Two weeks later at Council, on November 25, she repackaged the same wording as an amendment to a different agenda item, the Lambeth Neighbourhood Connectivity Plan (item 8.1.11), on a separate file from the 4402 rezoning. The motion text on the public record:
“the Civic Administration BE DIRECTED to reassess the timing of the Marianna Drive sidewalk implementation in coordination with proposed residential development at 4402 Colonel Talbot Road.”
That amendment passed 15-0, with her own vote. It does not block the rezoning. It commits no funding. It directs staff to “reassess timing” on a sidewalk plan that already exists in the City’s connectivity backlog. Bills 413 and 427, the actual 4402 rezoning by-laws, passed minutes later in the same meeting, unanimously by voice vote, with no recorded objection from any councillor.
What is not in the staff report
The most useful thing about reading the report front to back is what isn’t in it.
- No school board letter. Neither TVDSB nor LDCSB was circulated for comment. The school board capped enrolment at the only remaining public Lambeth elementary school two years before this application was filed, and the City did not seek their input on the rezoning.
- A density override. The Southwest Area Secondary Plan caps Low Density Residential development at 30 units per hectare. This application is approved at 40. The override is in the by-law on a site-specific basis.
- Sanitary servicing through a private easement. The site has no direct sanitary sewer connection on Marianna Drive. Servicing runs through the property to the south, the Lambeth Health Organization parcel. Same family of landowners. The easement is recommendation (c)(iii) of the staff report.
What this is really about
Lambeth is not anti-housing. Every resident quoted above wrote in to ask for thoughtful, density-appropriate development. The objection is to a process that closed a school, sold the site, dropped 31 households on it, and dismissed the question of what happens to those households’ children in one sentence of a planning report.
4402 is one file. It is also a symptom. The recurring shape is this: staff make a recommendation, residents make the case against it, the councillor voices concerns, and the councillor signs off anyway. That pattern has played out on file after file under our current representation.
What 4402 illustrates is the response Lambeth needed and did not get. The London Plan is not a one-way ratchet that forces a yes. It is a set of commitments that residents can hold the City to. When the councillor’s reflex is to fold at the mere mention of the Plan, residents, and our community itself, pay the price. The job at the council table is to read the staff report, bring the receipts when the policies are invoked against the community, and use the City’s own tools against bad applications. Not to surrender without a fight.

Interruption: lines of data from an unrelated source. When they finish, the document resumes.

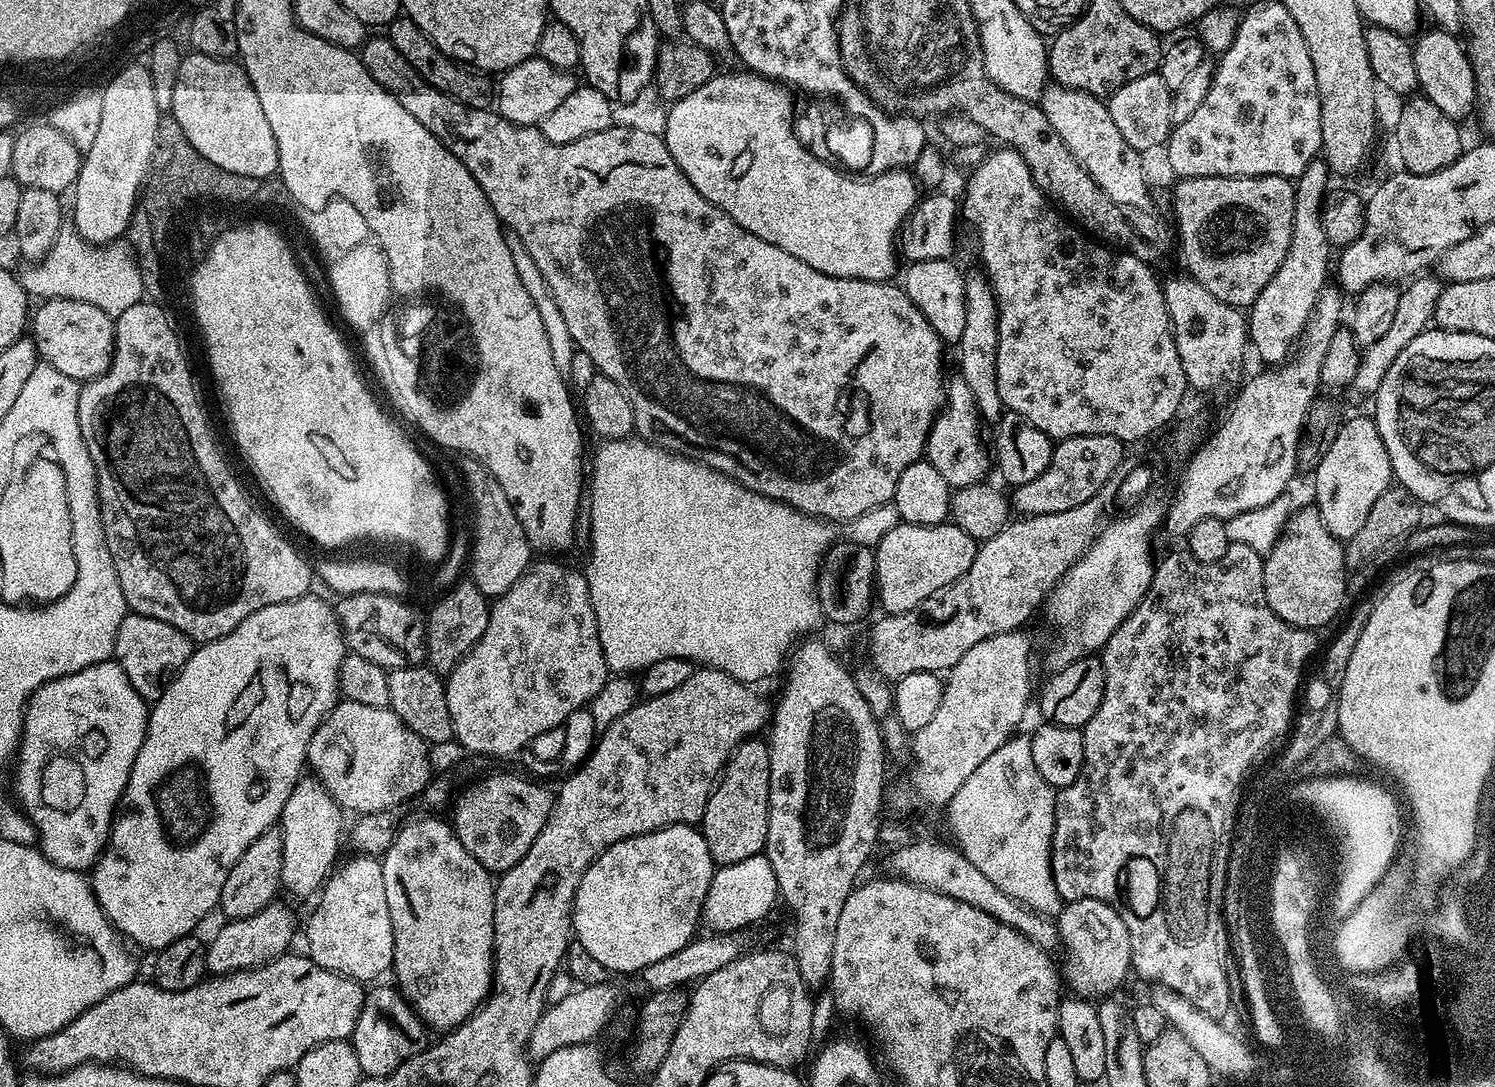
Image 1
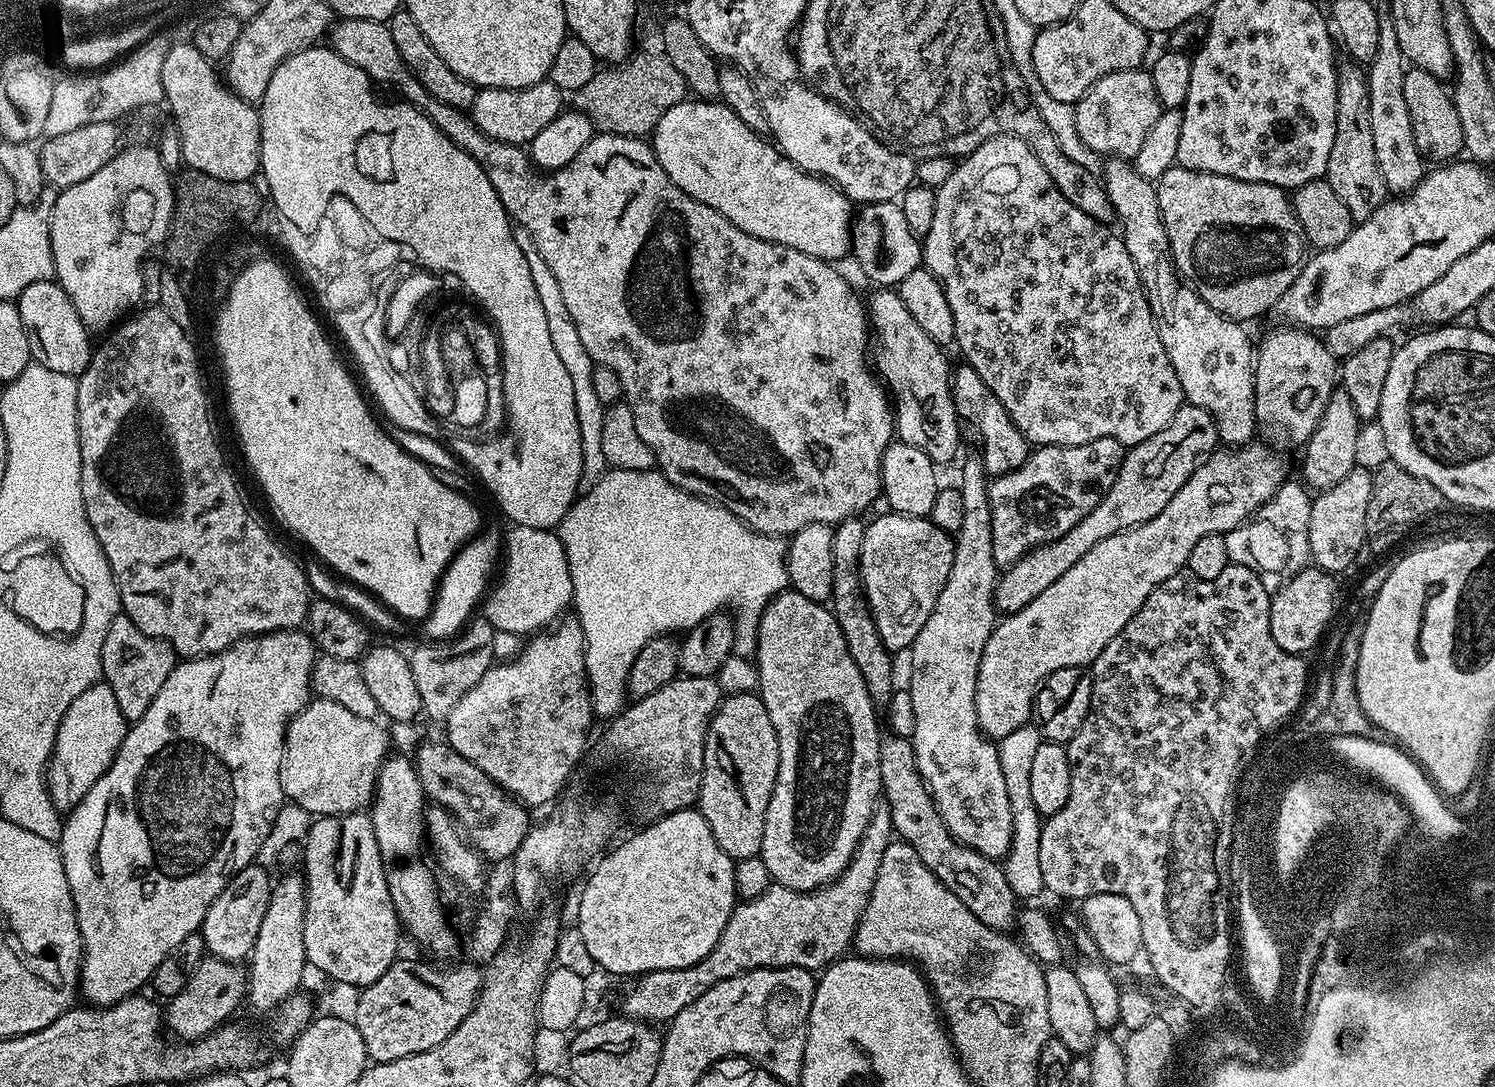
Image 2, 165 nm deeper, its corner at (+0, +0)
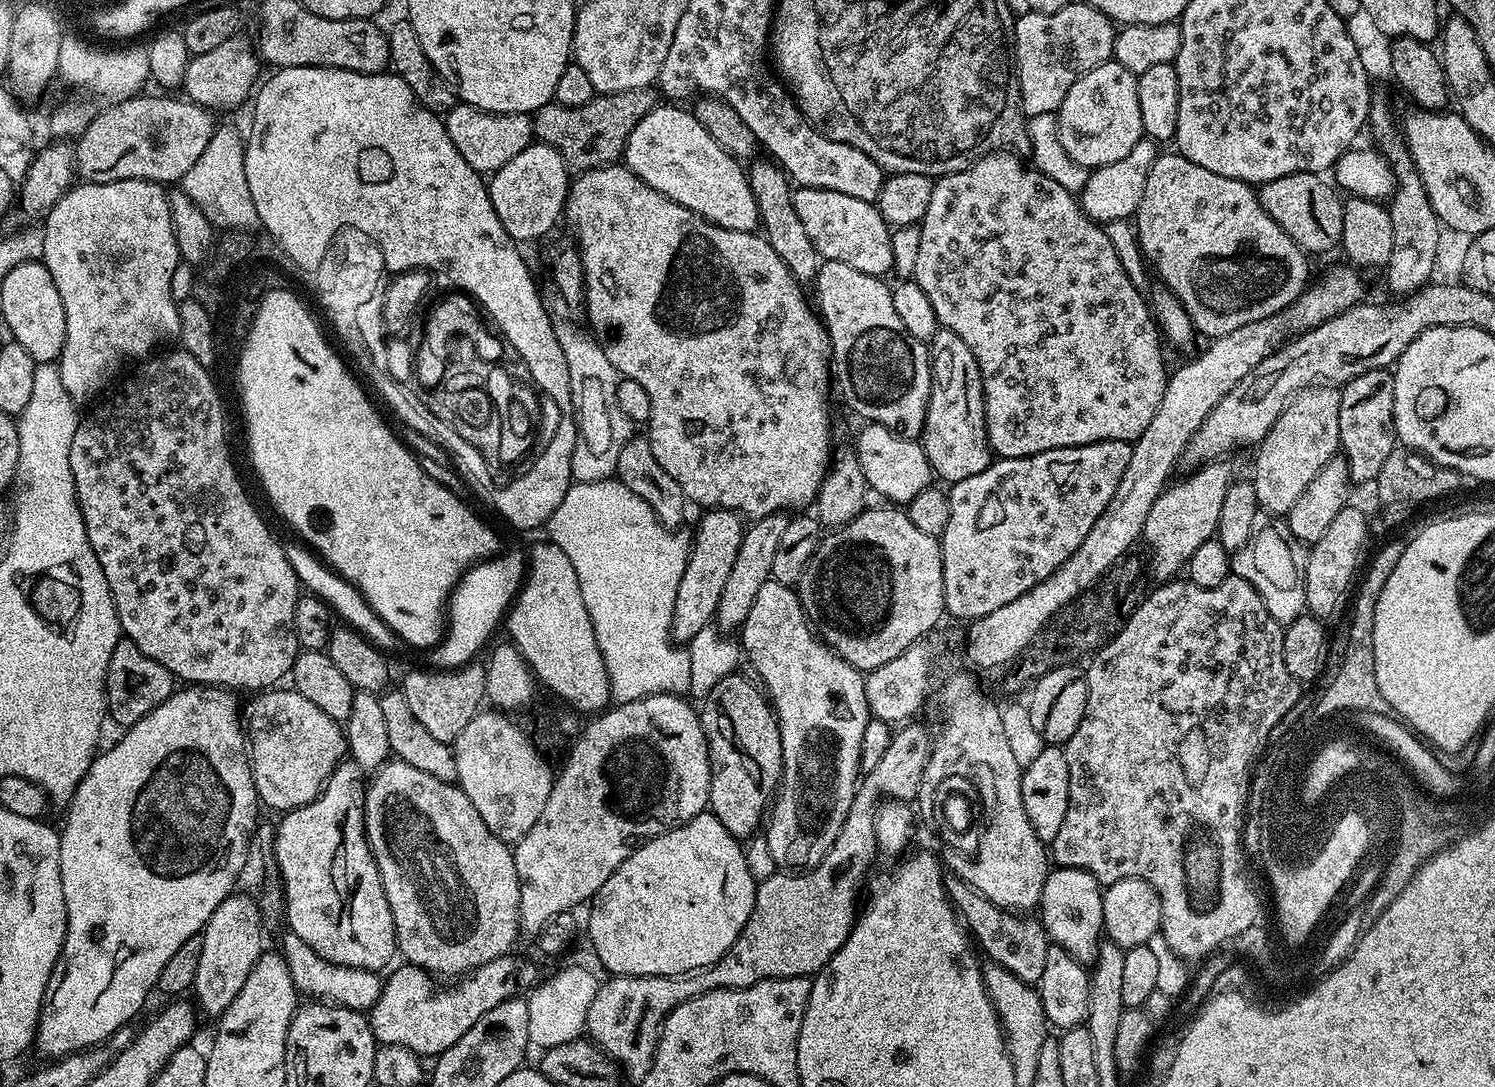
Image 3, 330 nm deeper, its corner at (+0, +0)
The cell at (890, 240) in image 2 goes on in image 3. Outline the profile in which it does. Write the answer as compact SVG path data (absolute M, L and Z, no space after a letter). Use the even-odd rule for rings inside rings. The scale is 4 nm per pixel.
M803 186L793 191L792 201L794 210L798 210L798 218L802 218L802 226L806 226L806 234L810 234L810 242L814 242L816 251L824 260L846 262L846 266L854 266L854 270L862 274L881 278L887 277L892 272L892 251L890 250L892 232L889 223L884 220L875 203L862 202L862 198L850 198L850 194L838 194L834 190Z

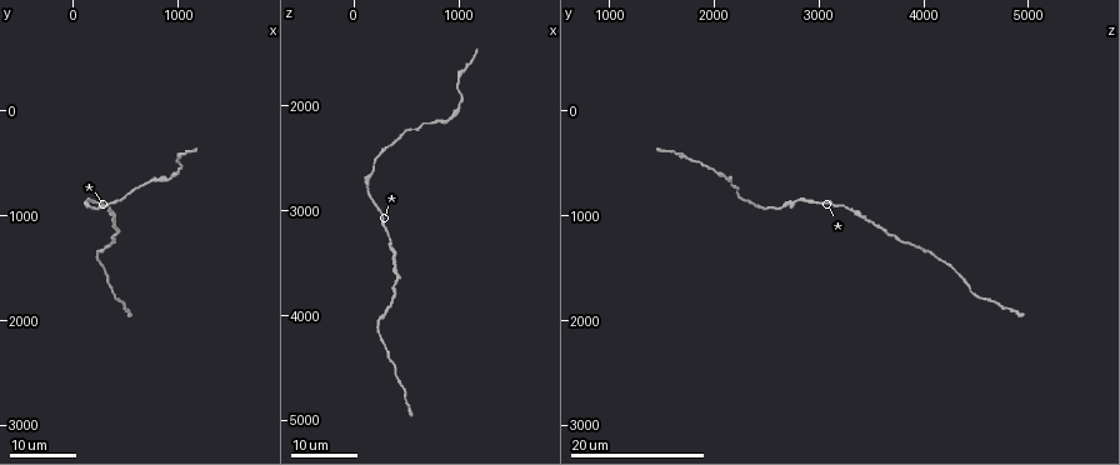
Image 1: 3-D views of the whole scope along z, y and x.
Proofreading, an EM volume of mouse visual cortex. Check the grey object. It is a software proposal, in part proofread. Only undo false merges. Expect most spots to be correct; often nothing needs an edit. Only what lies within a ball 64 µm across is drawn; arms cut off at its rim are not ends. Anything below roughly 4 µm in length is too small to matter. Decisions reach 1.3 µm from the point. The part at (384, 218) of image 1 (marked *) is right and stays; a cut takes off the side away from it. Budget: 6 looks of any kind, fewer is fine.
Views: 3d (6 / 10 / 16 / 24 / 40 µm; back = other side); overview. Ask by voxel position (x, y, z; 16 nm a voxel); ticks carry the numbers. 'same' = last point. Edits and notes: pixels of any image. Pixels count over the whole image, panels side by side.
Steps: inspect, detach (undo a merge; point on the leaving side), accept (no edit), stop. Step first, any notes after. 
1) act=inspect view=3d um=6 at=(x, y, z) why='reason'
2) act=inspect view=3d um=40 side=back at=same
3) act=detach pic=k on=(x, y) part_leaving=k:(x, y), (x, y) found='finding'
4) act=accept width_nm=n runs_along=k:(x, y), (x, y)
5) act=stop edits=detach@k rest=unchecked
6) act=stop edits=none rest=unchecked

act=inspect view=3d um=16 at=(900, 640, 2140) why='a narrow waist'

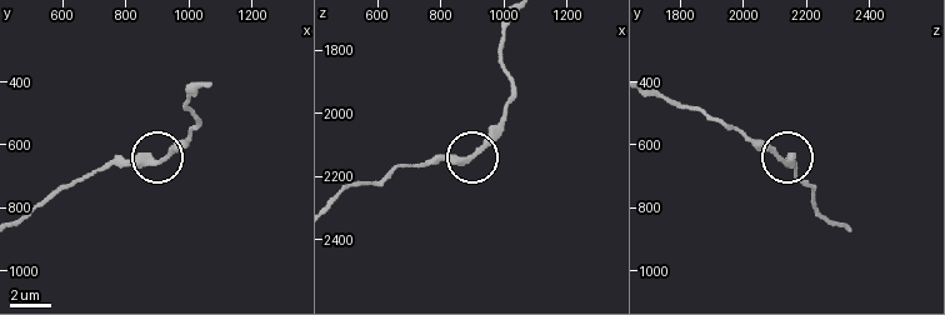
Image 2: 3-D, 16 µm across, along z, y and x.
act=inspect view=3d um=6 at=(920, 640, 2120)

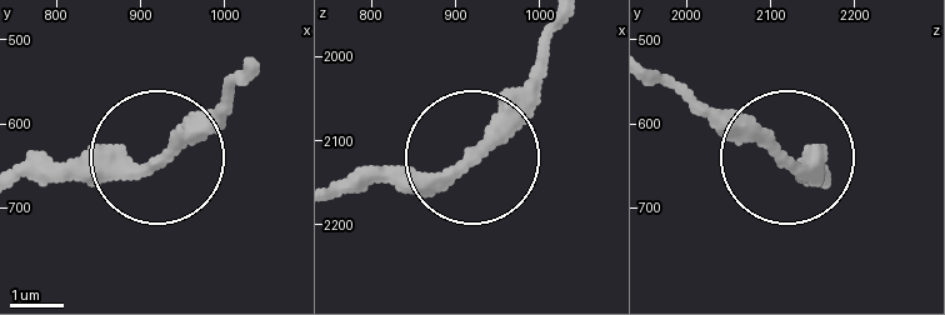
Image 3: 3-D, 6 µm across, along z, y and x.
act=accept runs_along=3:(341, 184), (449, 174), (538, 63) found='continuous, no second cell'

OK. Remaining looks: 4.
act=inspect view=3d um=16 at=(140, 900, 2680) why='calibre changes'

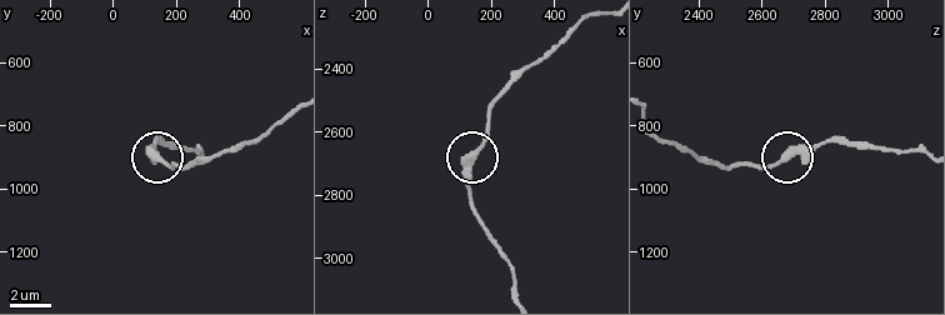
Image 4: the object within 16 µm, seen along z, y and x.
act=inspect view=3d um=10 at=(150, 900, 2670)

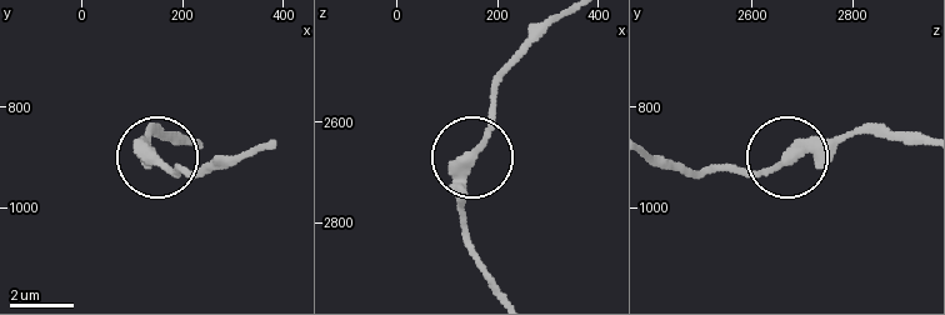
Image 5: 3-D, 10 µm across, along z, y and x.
act=accept runs_along=5:(198, 141), (158, 134), (144, 141), (176, 174), (190, 171) found='continuous, no second cell'

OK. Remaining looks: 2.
act=inspect view=3d um=24 at=(240, 1380, 4100) why='calibre changes'

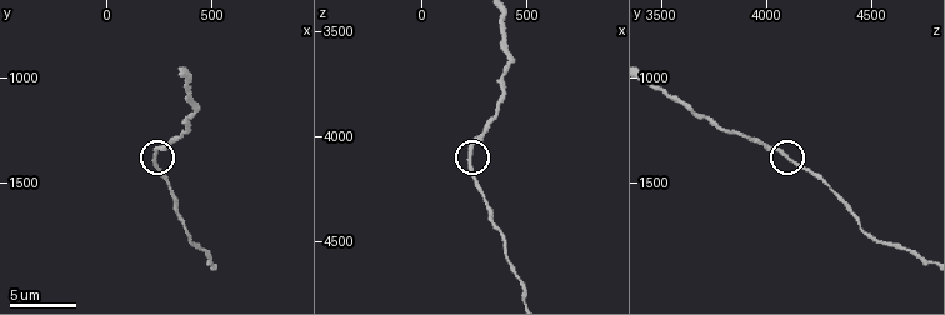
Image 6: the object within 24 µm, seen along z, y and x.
act=inspect view=3d um=6 at=(230, 1370, 4070)

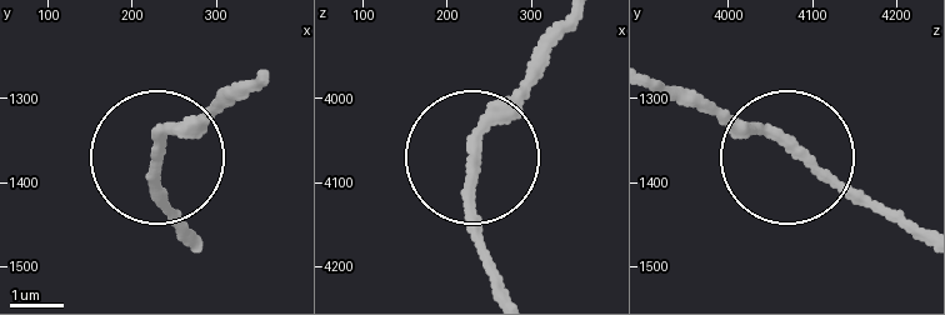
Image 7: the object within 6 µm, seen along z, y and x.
act=accept runs_along=7:(571, 33), (481, 140), (478, 234), (490, 270) found='one cell here'

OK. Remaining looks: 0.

When I wrote about 4402 last June, I did it because Lambeth deserved someone who would put the story on the record before the vote, in the City’s own language, and email it directly to the councillor in time for her to act on it. The committee and Council went the other way. That tells you something about who has been listening for the last term, and who has not.
On October 26, 2026, Ward 9 picks a councillor again. The standard must be the one Lambeth did not get this time: read the report, take the residents’ questions seriously, bring the receipts, and represent the will of the community.
Primary sources cited in this piece (all public records):
- City of London Staff Report OZ-25101, 4402 Colonel Talbot Road, November 12, 2025, including its appendix of public submissions.
- Planning and Environment Committee, 17th Meeting transcript, November 12, 2025 (opencouncil.xyz).
- Municipal Council, 18th Meeting transcript, November 25, 2025 (opencouncil.xyz).
- Planning and Environment Committee Post-Meeting Minutes, November 12, 2025 (City of London escribe).
- Thames Valley District School Board, “Enrolment Capping at Select Elementary Schools”, September 27, 2023.
- CBC News, Alessio Donnini, “Too much growth too fast, says councillor, of rezoning proposal in her ward”, July 14, 2025.
- Matt Millar, “The Proposed 4402 Colonel Talbot Road Development: Why It Undermines Lambeth’s Future”, June 30, 2025.